TEXT EXCERPT:
====
Only those who constantly deal with the issue and have a national market overview really know which tenants from which industries are still concluding long-term contracts and which contractual parameters are fair, appropriate and feasible on both sides. Are the building specifications submitted by an interested tenant excessive, or quite usual in the industry? Who bears the conversion costs that are almost always due, and to what extent, and which part of that will relate to the usual value retention of the property, and which part will relate to the special brand identity for the new shop design? Is the interested concept even fit for the future, and is there enough experience in other towns and cities in which the future tenant already has stores?
In fact, there were and are regular waves in pedestrian zones with new retail ideas that then disappear quite quickly again after a short period of time (anybody remember bubble tea?), that are further developed (system bakeries such as BackWerk or BackFactory are expanding into cafés and need new bigger spaces) or that end up undergoing a market shake-out due to mergers after a period of intense competition, e.g. telephone providers. How many shops have been leased by Arcor, Yourfone & Co in their time and then prematurely terminated or liquidated after being taken over? Almost every industry wave follows the same pattern: Initially there is an intense demand for a special type of shop, coupled with a willingness to pay top rent, which is then followed by sobering space shake-outs or closures just a few years later. Leases that had been negotiated for 3-4 years are now often no longer achievable even with bigger discounts, and suitable subsequent uses cannot always be found. It is also questionable whether nail studios, barber shops or tattoo studios should be classified as a desired or emergency solution, or whether such tenant occupation simply reflects current societal changes.
Vacancies are not just found in small and medium-sized towns. More commercial spaces in prime locations, even in city pedestrian zones, stick out as they remain closed often for several months. The reasons for this are often different: institutional investors such as funds, pension funds, etc. have usually determined the value of their commercial real estate for the balance sheet based on the last rental payment. So for example, if you determine in a city like Cologne that, based on demand, a new lease in the highly frequented Hohe Straße would achieve just €25.000,- monthly rent instead of the €35.000 ,- previously obtained, you have two options: you lease the property and have to adjust the book value by around 30% accordingly, or you leave the property empty and hope, whilst accepting several months of rent losses, that you can still find someone who is interested in leasing the space on the previous rental terms so that you don’t have to reduce the book value of the investment portfolio. Then it’s poker on a whole new level!
====
Stored records:
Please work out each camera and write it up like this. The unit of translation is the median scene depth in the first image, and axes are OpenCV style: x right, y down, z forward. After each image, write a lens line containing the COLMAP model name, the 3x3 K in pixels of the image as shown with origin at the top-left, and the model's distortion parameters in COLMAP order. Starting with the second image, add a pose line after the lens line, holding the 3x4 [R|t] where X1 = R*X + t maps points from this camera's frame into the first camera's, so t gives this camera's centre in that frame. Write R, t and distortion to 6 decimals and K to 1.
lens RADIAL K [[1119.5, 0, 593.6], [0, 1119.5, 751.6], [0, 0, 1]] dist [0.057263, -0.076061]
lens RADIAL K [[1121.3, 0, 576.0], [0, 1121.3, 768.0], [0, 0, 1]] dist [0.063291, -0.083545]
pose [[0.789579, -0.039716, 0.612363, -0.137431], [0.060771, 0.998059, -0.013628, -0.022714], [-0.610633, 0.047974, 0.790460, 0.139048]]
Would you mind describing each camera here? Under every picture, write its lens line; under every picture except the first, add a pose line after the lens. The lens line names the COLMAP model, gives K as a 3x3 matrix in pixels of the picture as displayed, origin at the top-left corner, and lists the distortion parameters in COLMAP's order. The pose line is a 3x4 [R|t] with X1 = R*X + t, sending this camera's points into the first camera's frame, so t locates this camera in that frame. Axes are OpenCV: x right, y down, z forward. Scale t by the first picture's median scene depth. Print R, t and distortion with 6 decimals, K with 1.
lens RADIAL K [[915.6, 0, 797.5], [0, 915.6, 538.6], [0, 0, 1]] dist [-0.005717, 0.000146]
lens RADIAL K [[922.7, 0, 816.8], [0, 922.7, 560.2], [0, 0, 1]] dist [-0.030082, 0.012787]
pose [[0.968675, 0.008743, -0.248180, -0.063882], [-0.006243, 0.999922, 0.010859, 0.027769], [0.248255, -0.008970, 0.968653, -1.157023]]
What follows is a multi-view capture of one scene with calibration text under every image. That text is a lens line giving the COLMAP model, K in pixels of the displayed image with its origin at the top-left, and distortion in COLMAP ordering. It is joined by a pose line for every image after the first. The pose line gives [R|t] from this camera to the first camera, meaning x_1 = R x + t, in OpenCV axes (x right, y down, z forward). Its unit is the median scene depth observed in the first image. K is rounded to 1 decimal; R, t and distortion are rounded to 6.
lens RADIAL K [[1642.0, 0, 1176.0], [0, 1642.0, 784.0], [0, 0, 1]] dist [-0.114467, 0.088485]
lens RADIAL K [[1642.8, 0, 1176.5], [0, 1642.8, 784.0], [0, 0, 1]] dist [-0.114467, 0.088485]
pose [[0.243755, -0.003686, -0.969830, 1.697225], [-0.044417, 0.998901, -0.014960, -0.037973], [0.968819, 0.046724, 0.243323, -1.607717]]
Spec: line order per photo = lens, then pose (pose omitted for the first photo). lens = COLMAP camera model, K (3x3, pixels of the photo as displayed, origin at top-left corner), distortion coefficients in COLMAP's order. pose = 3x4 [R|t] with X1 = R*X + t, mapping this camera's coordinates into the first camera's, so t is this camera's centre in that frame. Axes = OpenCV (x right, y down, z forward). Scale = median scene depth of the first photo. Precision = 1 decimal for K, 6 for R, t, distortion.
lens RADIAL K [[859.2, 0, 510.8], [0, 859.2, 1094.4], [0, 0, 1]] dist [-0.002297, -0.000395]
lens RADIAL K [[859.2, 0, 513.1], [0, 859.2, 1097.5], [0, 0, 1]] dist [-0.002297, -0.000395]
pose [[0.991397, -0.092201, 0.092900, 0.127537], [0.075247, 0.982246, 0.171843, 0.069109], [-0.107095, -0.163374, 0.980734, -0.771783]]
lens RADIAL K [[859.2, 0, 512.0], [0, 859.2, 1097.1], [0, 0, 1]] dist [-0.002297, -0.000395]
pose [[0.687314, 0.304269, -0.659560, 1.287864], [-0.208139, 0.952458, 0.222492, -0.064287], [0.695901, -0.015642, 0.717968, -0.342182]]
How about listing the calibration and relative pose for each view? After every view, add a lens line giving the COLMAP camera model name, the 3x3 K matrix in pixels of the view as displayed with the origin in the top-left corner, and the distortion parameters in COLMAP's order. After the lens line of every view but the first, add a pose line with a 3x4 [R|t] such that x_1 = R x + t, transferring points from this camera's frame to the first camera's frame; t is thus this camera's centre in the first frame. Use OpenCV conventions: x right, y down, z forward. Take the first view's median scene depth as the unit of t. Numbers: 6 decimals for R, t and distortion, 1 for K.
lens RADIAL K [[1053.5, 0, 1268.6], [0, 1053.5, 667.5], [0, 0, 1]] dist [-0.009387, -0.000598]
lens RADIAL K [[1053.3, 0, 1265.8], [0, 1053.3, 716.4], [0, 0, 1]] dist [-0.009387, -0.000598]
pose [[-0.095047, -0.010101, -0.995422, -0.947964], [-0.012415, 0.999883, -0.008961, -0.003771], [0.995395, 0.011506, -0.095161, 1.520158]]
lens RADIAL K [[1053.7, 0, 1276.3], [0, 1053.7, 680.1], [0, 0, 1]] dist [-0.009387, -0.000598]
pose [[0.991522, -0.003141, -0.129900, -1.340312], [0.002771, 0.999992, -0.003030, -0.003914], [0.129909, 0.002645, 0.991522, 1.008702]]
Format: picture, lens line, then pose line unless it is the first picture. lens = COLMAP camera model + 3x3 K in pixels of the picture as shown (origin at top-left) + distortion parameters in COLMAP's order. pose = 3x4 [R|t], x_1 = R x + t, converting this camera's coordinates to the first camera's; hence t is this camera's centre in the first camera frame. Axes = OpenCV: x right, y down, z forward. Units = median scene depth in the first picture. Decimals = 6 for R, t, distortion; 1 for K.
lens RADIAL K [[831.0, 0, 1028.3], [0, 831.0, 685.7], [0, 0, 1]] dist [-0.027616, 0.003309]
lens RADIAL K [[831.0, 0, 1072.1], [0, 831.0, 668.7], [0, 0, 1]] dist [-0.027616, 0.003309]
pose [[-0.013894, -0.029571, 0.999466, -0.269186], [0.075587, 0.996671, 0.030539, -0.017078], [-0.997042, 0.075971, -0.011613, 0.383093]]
====
EXERCISE INSTRUCTIONS:
**1)** Write out the part of the retail leasing text that opens with the words containing "Only those who" and closes with "already has stores?".
**2)** Answer these questions from the retail leasing text:
(a) Which telephone providers does it name as having leased shops and later terminated or liquidated them?
(b) Which system bakeries does it give as examples of chains expanding into cafés?
(c) In which Cologne street is the rent example set?

RESULTS OF THE EXERCISE:
**1)**
Only those who constantly deal with the issue and have a national market overview really know which tenants from which industries are still concluding long-term contracts and which contractual parameters are fair, appropriate and feasible on both sides. Are the building specifications submitted by an interested tenant excessive, or quite usual in the industry? Who bears the conversion costs that are almost always due, and to what extent, and which part of that will relate to the usual value retention of the property, and which part will relate to the special brand identity for the new shop design? Is the interested concept even fit for the future, and is there enough experience in other towns and cities in which the future tenant already has stores?

**2)**
(a) Arcor and Yourfone
(b) BackWerk and BackFactory
(c) Hohe Straße